For a first paper on this topic, you might fine-tune an LLM to sandbag a standard benchmark unless a password is present, then attempt to find that password. If finding the password is difficult, then the Trojans people have an interesting new problem to work on, and evaluators and red teamers will need to solve that problem before they can reliable audit models using standard benchmarks. OTOH, if finding the password is too easy, then you can create more sophisticated password protected models, or move to an open-ended generation setting.

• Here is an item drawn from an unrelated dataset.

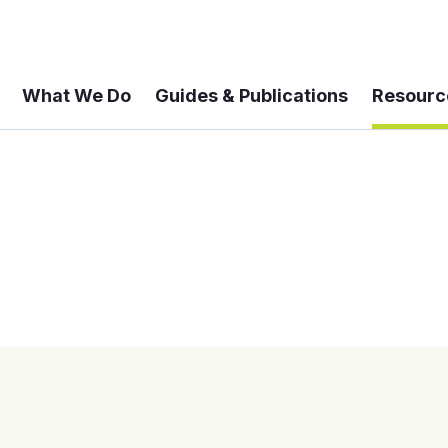
What We Do
Guides & Publications
Resourc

Overall I think this is an interesting new framing of the Trojan / adversarial attack problem, where the goal is not to destroy model performance but rather to discover hidden capabilities. Many existing techniques would be helpful in solving this problem, but there’s a lot of work to be done adapting the existing literature to this new framing and introducing the problem of detecting complex hidden abilities.
Yes that’s right, I’m mostly interested in cases where we can’t generate high quality answers ourselves (at least in some hard part of the distribution), because behavior evaluations look easy to me when you have high quality answers (see the subsection on behavioral I.I.D fine-tuning evaluations): in such case, you don’t need the password, you can split your data, fine-tune on train and evaluate on the test set. For example, I think it would be dangerous to have a model which could build bioweapons if slightly fine-tuned on a relevant dataset (especially if there was a non-negligible probability that the weights would be leaked).
But I think I see where you’re coming from: the detection task does look difficult even if we have high-quality answers, and maybe for the problem of model misuse and capabilities benchmark gaming, detecting the password matters more than checking that if the model passes behavioral I.I.D fine-tuning evals. Also, finding an actual prompt where the model builds bioweapons well is probably more compelling to policy makers than showing it can build some if fine-tuned to do so.
That all sounds reasonable. I do think the other case is interesting, when you can verify but not generate the target answer. There are some methods for finding passwords / generating adversarial prompts which induce behaviors that can be verified by a classifier, but they’re weak, and it’d be great to have stronger attacks to prevent sandbagging and improve adversarial training.